··· Data for this exercise ···
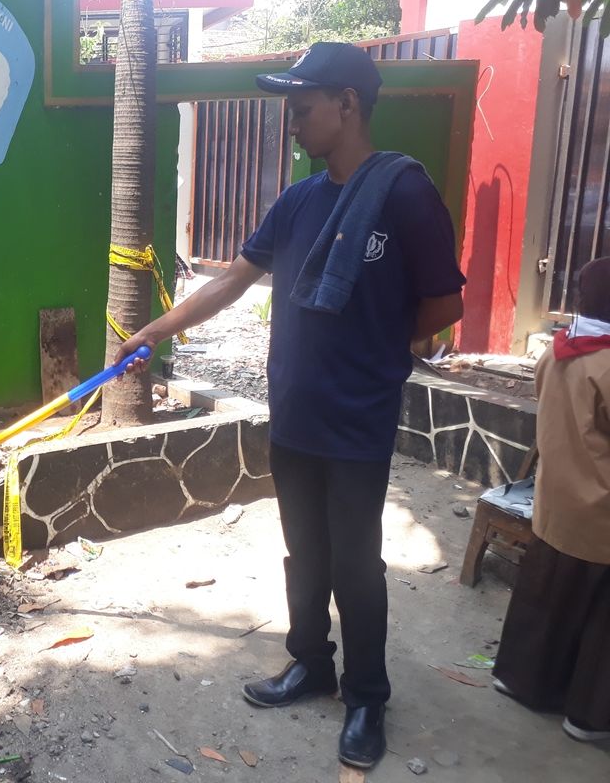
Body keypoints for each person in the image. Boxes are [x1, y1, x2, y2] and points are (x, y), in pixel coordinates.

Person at [115, 42, 466, 769]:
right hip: (296, 411)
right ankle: (312, 661)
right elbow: (231, 283)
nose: (293, 124)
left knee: (356, 563)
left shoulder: (403, 193)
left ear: (347, 104)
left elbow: (444, 301)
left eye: (303, 110)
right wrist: (153, 329)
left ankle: (367, 695)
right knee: (304, 551)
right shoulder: (300, 200)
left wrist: (375, 345)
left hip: (358, 417)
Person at [491, 256, 610, 743]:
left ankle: (520, 679)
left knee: (547, 600)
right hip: (601, 515)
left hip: (554, 504)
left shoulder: (557, 352)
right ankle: (587, 715)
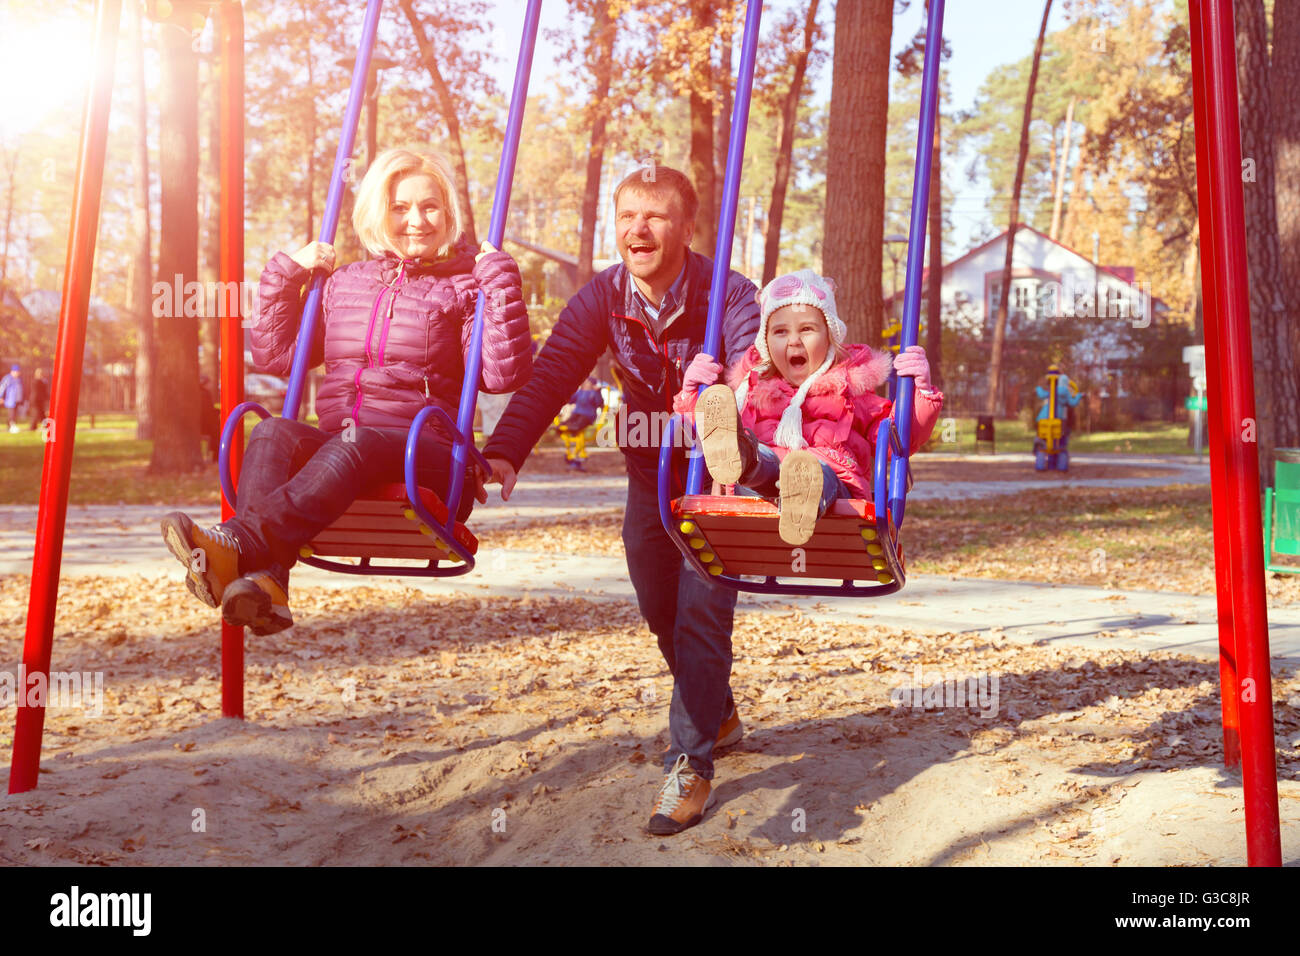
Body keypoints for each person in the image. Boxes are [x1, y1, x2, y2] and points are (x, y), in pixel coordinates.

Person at [483, 165, 759, 836]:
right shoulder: (603, 297)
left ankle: (690, 763)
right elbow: (552, 376)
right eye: (629, 214)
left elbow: (758, 374)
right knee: (658, 608)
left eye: (656, 215)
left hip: (715, 480)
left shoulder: (729, 292)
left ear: (687, 229)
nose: (639, 228)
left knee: (700, 610)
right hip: (649, 477)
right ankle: (716, 711)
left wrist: (726, 398)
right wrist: (506, 451)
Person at [160, 147, 531, 634]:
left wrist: (501, 286)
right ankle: (268, 586)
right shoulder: (343, 283)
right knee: (273, 432)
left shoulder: (467, 288)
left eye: (430, 205)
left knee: (358, 441)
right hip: (345, 447)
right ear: (379, 211)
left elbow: (501, 375)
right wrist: (283, 275)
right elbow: (276, 359)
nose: (416, 220)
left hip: (429, 454)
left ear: (449, 213)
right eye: (400, 207)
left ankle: (238, 542)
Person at [678, 269, 944, 545]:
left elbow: (896, 439)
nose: (793, 340)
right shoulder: (751, 392)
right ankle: (740, 457)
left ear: (829, 336)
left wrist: (920, 391)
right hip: (758, 492)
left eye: (806, 329)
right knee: (755, 453)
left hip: (835, 495)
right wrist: (690, 395)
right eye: (780, 331)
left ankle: (804, 492)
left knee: (814, 471)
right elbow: (699, 434)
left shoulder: (853, 391)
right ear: (766, 343)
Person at [555, 376, 604, 470]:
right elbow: (570, 400)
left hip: (588, 415)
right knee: (566, 423)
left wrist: (598, 392)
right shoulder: (580, 392)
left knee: (579, 423)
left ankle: (575, 428)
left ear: (592, 384)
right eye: (585, 382)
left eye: (588, 382)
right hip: (577, 413)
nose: (585, 383)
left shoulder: (593, 393)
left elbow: (599, 403)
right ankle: (565, 429)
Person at [1, 365, 22, 433]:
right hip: (10, 400)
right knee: (12, 414)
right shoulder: (8, 378)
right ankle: (12, 427)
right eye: (16, 372)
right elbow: (2, 388)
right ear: (12, 371)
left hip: (17, 400)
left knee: (14, 414)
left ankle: (9, 427)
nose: (18, 373)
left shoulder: (19, 379)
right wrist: (0, 397)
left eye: (18, 372)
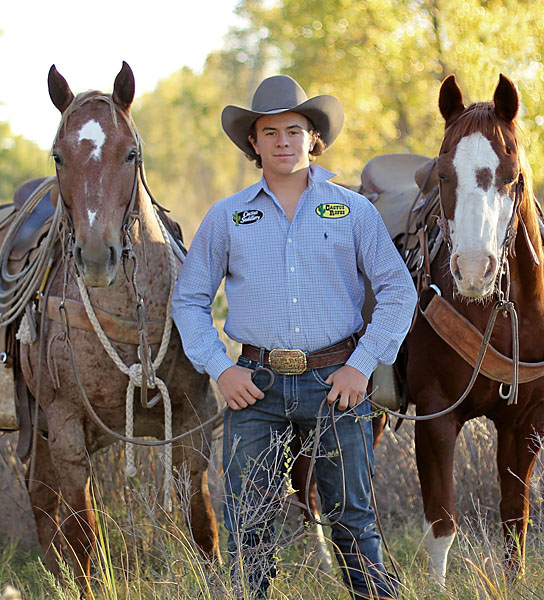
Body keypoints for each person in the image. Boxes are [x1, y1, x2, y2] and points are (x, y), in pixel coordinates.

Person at [171, 74, 417, 599]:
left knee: (352, 518)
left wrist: (362, 365)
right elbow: (189, 300)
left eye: (294, 130)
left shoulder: (353, 211)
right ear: (254, 143)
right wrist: (221, 368)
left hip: (336, 382)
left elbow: (399, 292)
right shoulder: (228, 217)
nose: (283, 141)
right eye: (270, 132)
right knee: (247, 521)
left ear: (313, 138)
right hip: (254, 386)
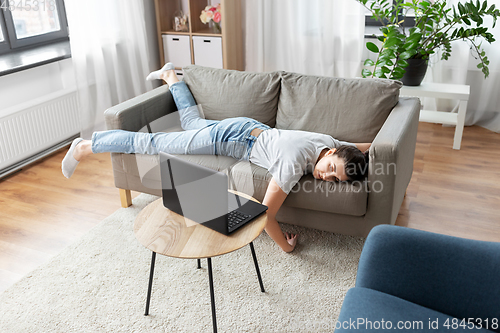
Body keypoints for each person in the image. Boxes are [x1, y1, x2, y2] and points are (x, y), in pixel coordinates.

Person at [62, 63, 371, 253]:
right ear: (329, 154)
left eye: (334, 179)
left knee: (192, 125)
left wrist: (378, 148)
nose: (325, 176)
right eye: (330, 169)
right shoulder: (292, 164)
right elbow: (266, 215)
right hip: (233, 140)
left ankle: (172, 77)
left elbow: (358, 146)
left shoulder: (329, 144)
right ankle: (86, 147)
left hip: (247, 128)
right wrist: (285, 246)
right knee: (154, 142)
···
■ **Task goal**: Your task is to return the entries above exactly, with no pictures.

■ **Answer box**:
Body keypoints for each person in the image. Boxes are [x1, y1, x2, y2] and points are (x, y), in pixel coordinates.

Person at [115, 42, 466, 769]:
right hip: (296, 411)
right ankle: (312, 661)
right elbow: (231, 283)
nose: (293, 124)
left knee: (356, 563)
left shoulder: (403, 193)
left ear: (347, 104)
left elbow: (444, 301)
left eye: (303, 110)
right wrist: (153, 329)
left ankle: (367, 695)
right knee: (304, 551)
right shoulder: (300, 200)
left wrist: (375, 345)
left hip: (358, 417)
Person at [491, 256, 610, 743]:
left ankle: (520, 679)
left knee: (547, 600)
right hip: (601, 515)
left hip: (554, 504)
left shoulder: (557, 352)
right ankle: (587, 715)
Body keypoints for each person in the image. Boxes are [x1, y1, x2, y2] and points are (x, y), in pixel coordinates.

Person at [483, 165, 759, 836]:
right shoulder: (603, 297)
left ankle: (690, 763)
right elbow: (552, 376)
right eye: (629, 214)
left elbow: (758, 374)
right knee: (658, 608)
left eye: (656, 215)
left hip: (715, 480)
left shoulder: (729, 292)
left ear: (687, 229)
nose: (639, 228)
left knee: (700, 610)
right hip: (649, 477)
right ankle: (716, 711)
left wrist: (726, 398)
right wrist: (506, 451)
Person at [160, 147, 531, 634]:
left wrist: (501, 286)
right ankle: (268, 586)
right shoulder: (343, 283)
right knee: (273, 432)
left shoulder: (467, 288)
left eye: (430, 205)
left knee: (358, 441)
right hip: (345, 447)
right ear: (379, 211)
left elbow: (501, 375)
right wrist: (283, 275)
right elbow: (276, 359)
nose: (416, 220)
left hip: (429, 454)
left ear: (449, 213)
right eye: (400, 207)
left ankle: (238, 542)
Person at [678, 269, 944, 545]:
left elbow: (896, 439)
nose: (793, 340)
right shoulder: (751, 392)
right ankle: (740, 457)
left ear: (829, 336)
left wrist: (920, 391)
right hip: (758, 492)
left eye: (806, 329)
right knee: (755, 453)
left hip: (835, 495)
right wrist: (690, 395)
right eye: (780, 331)
left ankle: (804, 492)
left knee: (814, 471)
right elbow: (699, 434)
left shoulder: (853, 391)
right ear: (766, 343)
Person at [555, 376, 604, 470]:
right elbow: (570, 400)
left hip: (588, 415)
right knee: (566, 423)
left wrist: (598, 392)
right shoulder: (580, 392)
left knee: (579, 423)
left ankle: (575, 428)
left ear: (592, 384)
right eye: (585, 382)
left eye: (588, 382)
right hip: (577, 413)
nose: (585, 383)
left shoulder: (593, 393)
left elbow: (599, 403)
right ankle: (565, 429)
Person at [1, 365, 22, 433]:
right hip: (10, 400)
right knee: (12, 414)
right shoulder: (8, 378)
right ankle: (12, 427)
right eye: (16, 372)
right elbow: (2, 388)
right ear: (12, 371)
left hip: (17, 400)
left knee: (14, 414)
left ankle: (9, 427)
nose: (18, 373)
left shoulder: (19, 379)
right wrist: (0, 397)
left eye: (18, 372)
Body keypoints for each person in the image. Boxes are [x1, y1, x2, y2] and points are (x, y), in pixel coordinates.

Person at [171, 74, 417, 599]:
left knee: (352, 518)
left wrist: (362, 365)
right elbow: (189, 300)
left eye: (294, 130)
left shoulder: (353, 211)
right ear: (254, 143)
right wrist: (221, 368)
left hip: (336, 382)
left elbow: (399, 292)
right shoulder: (228, 217)
nose: (283, 141)
right eye: (270, 132)
right knee: (247, 521)
left ear: (313, 138)
right hip: (254, 386)
Body keypoints for each person in the image. Boxes are [x1, y1, x2, y2] and points are (x, y), in pixel coordinates.

Person at [62, 63, 371, 253]:
right ear: (329, 154)
left eye: (334, 179)
left knee: (192, 125)
left wrist: (378, 148)
nose: (325, 176)
right eye: (330, 169)
right shoulder: (292, 164)
right elbow: (266, 215)
right hip: (233, 140)
left ankle: (172, 77)
left elbow: (358, 146)
left shoulder: (329, 144)
right ankle: (86, 147)
left hip: (247, 128)
right wrist: (285, 246)
right knee: (154, 142)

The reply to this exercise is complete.